Sunday, October 18, 2009

Sprint Cup 2009, Race 31: All Time Lowes???


“It’s not over ‘til it’s over.”

“If it happened to them, it can happen to him.”

“After all, there are still five races to go, anything can happen.”

Sprint Cup Fans surely try to find some rhyme or reason in these notions as they let out a collective sigh of frustration unless they are die-hard Jimmie Johnson fans, because the quirks and quakes of what happened in Charlotte would appear to have put Jimmie Johnson in the driver’s seat to capture his fourth championship lengthening his points lead from easily in reach over Mark Martin and Juan Pablo Montoya to the kind of lead where it would almost surely require something to go wrong with the #48 car for the competition to tighten up. Other top chase contenders can run their best races but few teams are capable of producing the kind of consistency the Lowes Chevrolet achieves.

Here’s how the standings look now with the points each chaser needs to make up on Johnson and how much they lost after completing the NASCAR Banking 500.

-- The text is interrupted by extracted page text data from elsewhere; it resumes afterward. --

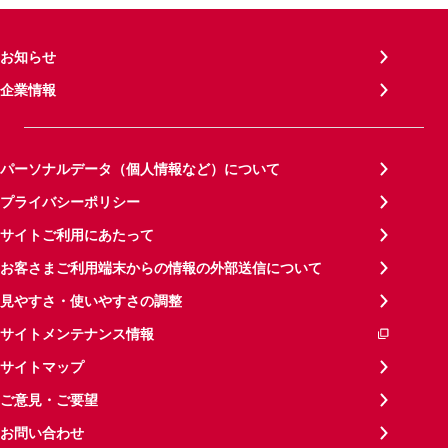
お知らせ
企業情報
パーソナルデータ（個人情報など）について
プライバシーポリシー
サイトご利用にあたって
お客さまご利用端末からの情報の外部送信について
見やすさ・使いやすさの調整
サイトメンテナンス情報
サイトマップ
ご意見・ご要望
お問い合わせ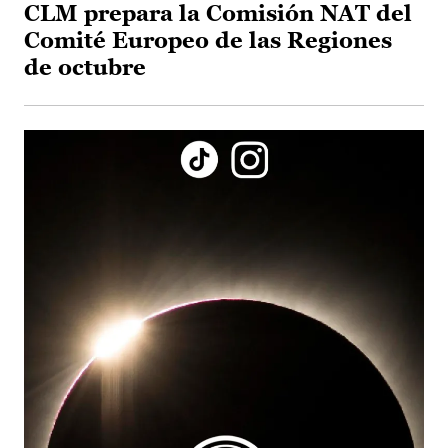
CLM prepara la Comisión NAT del
Comité Europeo de las Regiones
de octubre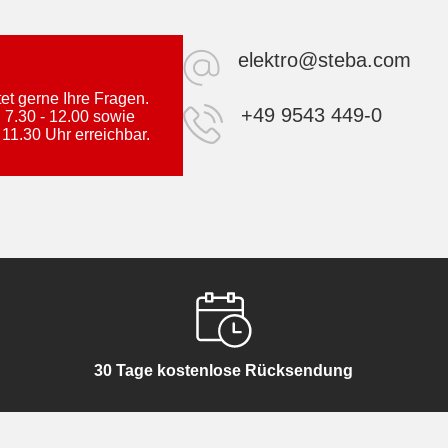
elektro@steba.com
t gerne Ihre Fragen.
+49 9543 449-0
 7.30 - 12.00 sowie
 11.30 Uhr erreichbar.
30 Tage kostenlose Rücksendung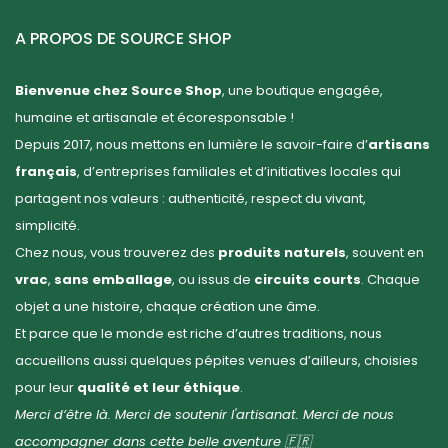
A PROPOS DE SOURCE SHOP
Bienvenue chez Source Shop
, une boutique engagée,
humaine et artisanale et écoresponsable !
Depuis 2017, nous mettons en lumière le savoir-faire d’
artisans
français
, d’entreprises familiales et d’initiatives locales qui
partagent nos valeurs : authenticité, respect du vivant,
simplicité.
Chez nous, vous trouverez des
produits naturels
, souvent en
vrac
,
sans emballage
, ou issus de
circuits courts
. Chaque
objet a une histoire, chaque création une âme.
Et parce que le monde est riche d’autres traditions, nous
accueillons aussi quelques pépites venues d’ailleurs, choisies
pour leur
qualité et leur éthique
.
Merci d’être là. Merci de soutenir l'artisanat. Merci de nous
accompagner dans cette belle aventure 🇫🇷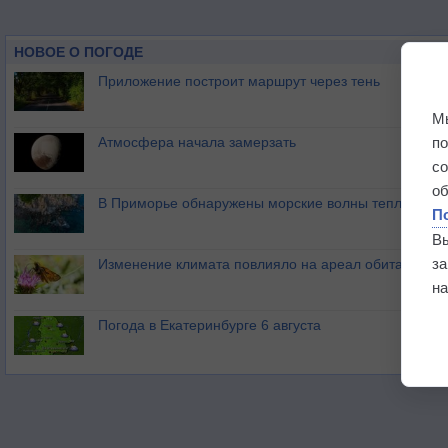
НОВОЕ О ПОГОДЕ
Приложение построит маршрут через тень
М
п
Атмосфера начала замерзать
с
о
В Приморье обнаружены морские волны тепла
П
В
з
Изменение климата повлияло на ареал обитания ба
на
Погода в Екатеринбурге 6 августа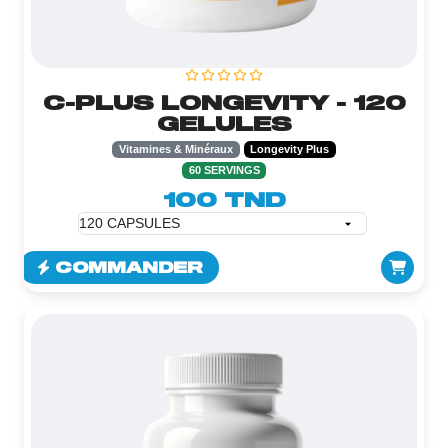
C-PLUS LONGEVITY - 120
GELULES
Vitamines & Minéraux
Longevity Plus
60 SERVINGS
100 TND
COMMANDER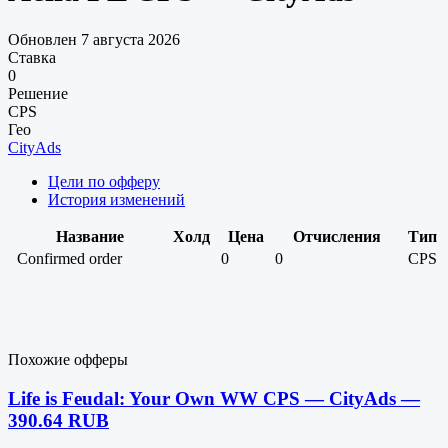
Обновлен 7 августа 2026
Ставка
0
Решение
CPS
Гео
CityAds
Цели по офферу
История изменений
Название
Холд
Цена
Отчисления
Тип
Confirmed order
0
0
CPS
Похожие офферы
Life is Feudal: Your Own WW CPS — CityAds —
390.64 RUB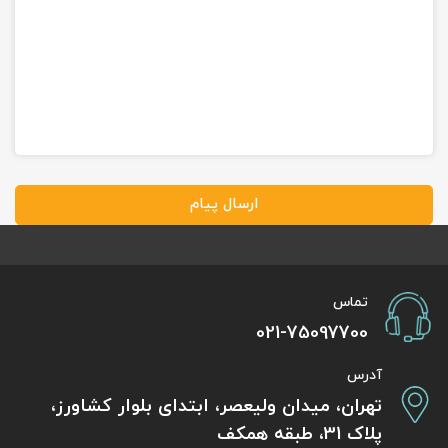
ارسال پیام
تماس
021-75097700
آدرس
تهران، میدان ولیعصر، ابتدای بلوار کشاورز،
پلاک 31، طبقه همکف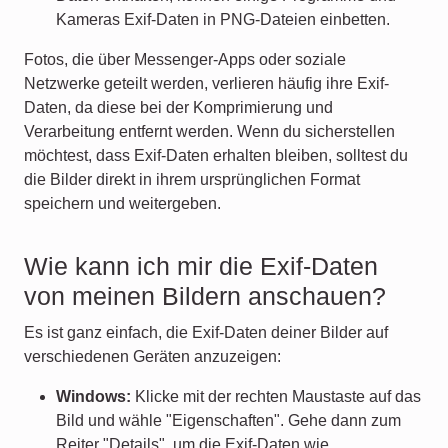
Kameras Exif-Daten in PNG-Dateien einbetten.
Fotos, die über Messenger-Apps oder soziale
Netzwerke geteilt werden, verlieren häufig ihre Exif-
Daten, da diese bei der Komprimierung und
Verarbeitung entfernt werden. Wenn du sicherstellen
möchtest, dass Exif-Daten erhalten bleiben, solltest du
die Bilder direkt in ihrem ursprünglichen Format
speichern und weitergeben.
Wie kann ich mir die Exif-Daten
von meinen Bildern anschauen?
Es ist ganz einfach, die Exif-Daten deiner Bilder auf
verschiedenen Geräten anzuzeigen:
Windows:
Klicke mit der rechten Maustaste auf das
Bild und wähle "Eigenschaften". Gehe dann zum
Reiter "Details", um die Exif-Daten wie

1- Jimmie Johnson, 5923 points
2- Mark Martin, 5833 points, (-90) lost 78 points
3- Jeff Gordon, 5788 points, (-135) lost 20 points
4- Tony Stewart, 5768 points, (-155) lost 71 points
5- Kurt Busch, 5746 points, (-177) lost 56 points
6- Juan Pablo Montoya, 5728, (-195) lost 137 points

Cruel, Jeff Gordon did what chasers need to do and finished in the top 5, but a 4th position put him 20 points further behind. Finishing outside the top 10 is lethal. Mark Martin finished in 17th going from easy striking distance to needing to gain some substantial margin over Johnson to get back in the fight. Could Mark Martin gain more than 18 points a race in the last five races? Winning races cures a lot of ills.

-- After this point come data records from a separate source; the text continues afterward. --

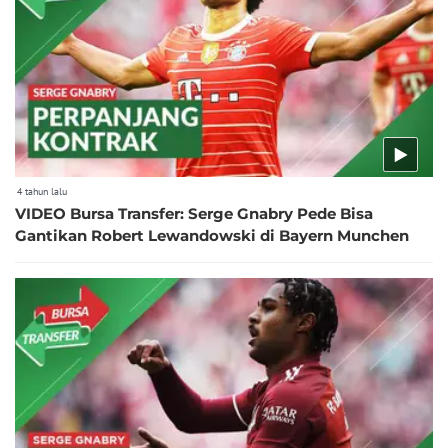
4 tahun lalu
VIDEO Bursa Transfer: Serge Gnabry Pede Bisa
Gantikan Robert Lewandowski di Bayern Munchen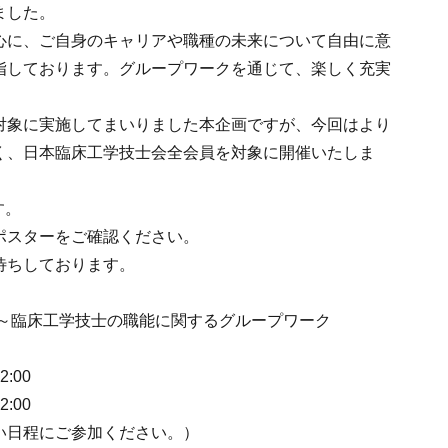
ました。
心に、ご自身のキャリアや職種の未来について自由に意
指しております。グループワークを通じて、楽しく充実
対象に実施してまいりました本企画ですが、今回はより
く、日本臨床工学技士会全会員を対象に開催いたしま
す。
ポスターをご確認ください。
待ちしております。
会～臨床工学技士の職能に関するグループワーク
:00
:00
い日程にご参加ください。）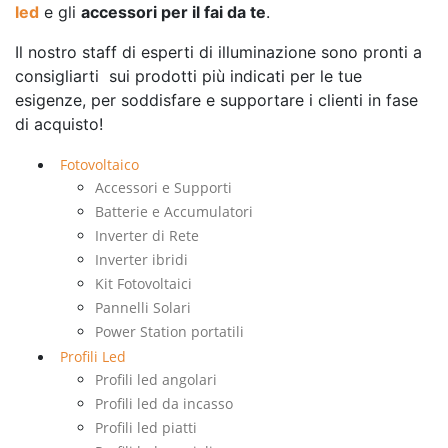
led
e gli
accessori per il fai da te
.
Il nostro staff di esperti di illuminazione sono pronti a
consigliarti sui prodotti più indicati per le tue
esigenze, per soddisfare e supportare i clienti in fase
di acquisto!
Fotovoltaico
Accessori e Supporti
Batterie e Accumulatori
Inverter di Rete
Inverter ibridi
Kit Fotovoltaici
Pannelli Solari
Power Station portatili
Profili Led
Profili led angolari
Profili led da incasso
Profili led piatti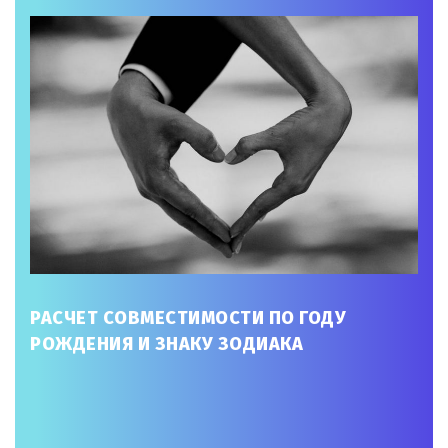
РАСЧЕТ СОВМЕСТИМОСТИ ПО ГОДУ
РОЖДЕНИЯ И ЗНАКУ ЗОДИАКА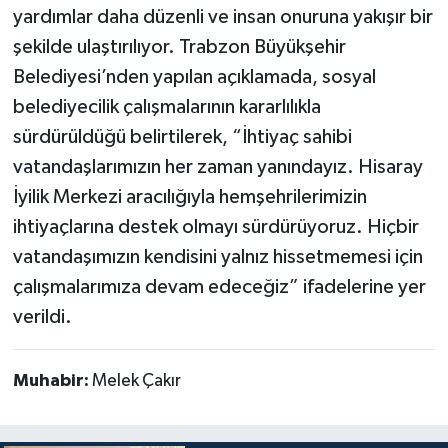
yardımlar daha düzenli ve insan onuruna yakışır bir
şekilde ulaştırılıyor. Trabzon Büyükşehir
Belediyesi’nden yapılan açıklamada, sosyal
belediyecilik çalışmalarının kararlılıkla
sürdürüldüğü belirtilerek, “İhtiyaç sahibi
vatandaşlarımızın her zaman yanındayız. Hisaray
İyilik Merkezi aracılığıyla hemşehrilerimizin
ihtiyaçlarına destek olmayı sürdürüyoruz. Hiçbir
vatandaşımızın kendisini yalnız hissetmemesi için
çalışmalarımıza devam edeceğiz” ifadelerine yer
verildi.
Muhabir:
Melek Çakır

Coming up are two tracks notorious for scrambling teams’ fortunes, Martinsville and Talladega; however, who owns Martinsville? Jimmie Johnson won five out the last six races at Martinsville. What does he do with all those grandfather clocks? Teams almost need Johnson to slip as much as they need their drivers to do well for the last five races. Bigger margins have been overcome, but who dominates October and November the way Jimmie Johnson does. While much many have focused on the initial NASCAR Hall-of-Fame induction, think of where a 4th consecutive championship would put Johnson in the history of the sport. Only two drivers would have more championships, Dale Earnhardt and Richard Petty. Only one driver would be his equal, Jeff Gordon, but no one has won four in a row. As Dale Earnhardt was known as the “Intimidator” one has to ask, who’s intimidated now?

With five out of the last six victories at Martinsville belonging to him plus an earlier victory there from October, 2004, DOES HE REALLY NEED ANOTHER GRANDFATHER CLOCK? The rest of the field would be happy if he’d just settle for a couple Martinsville big bright red hot dogs dripping with coleslaw.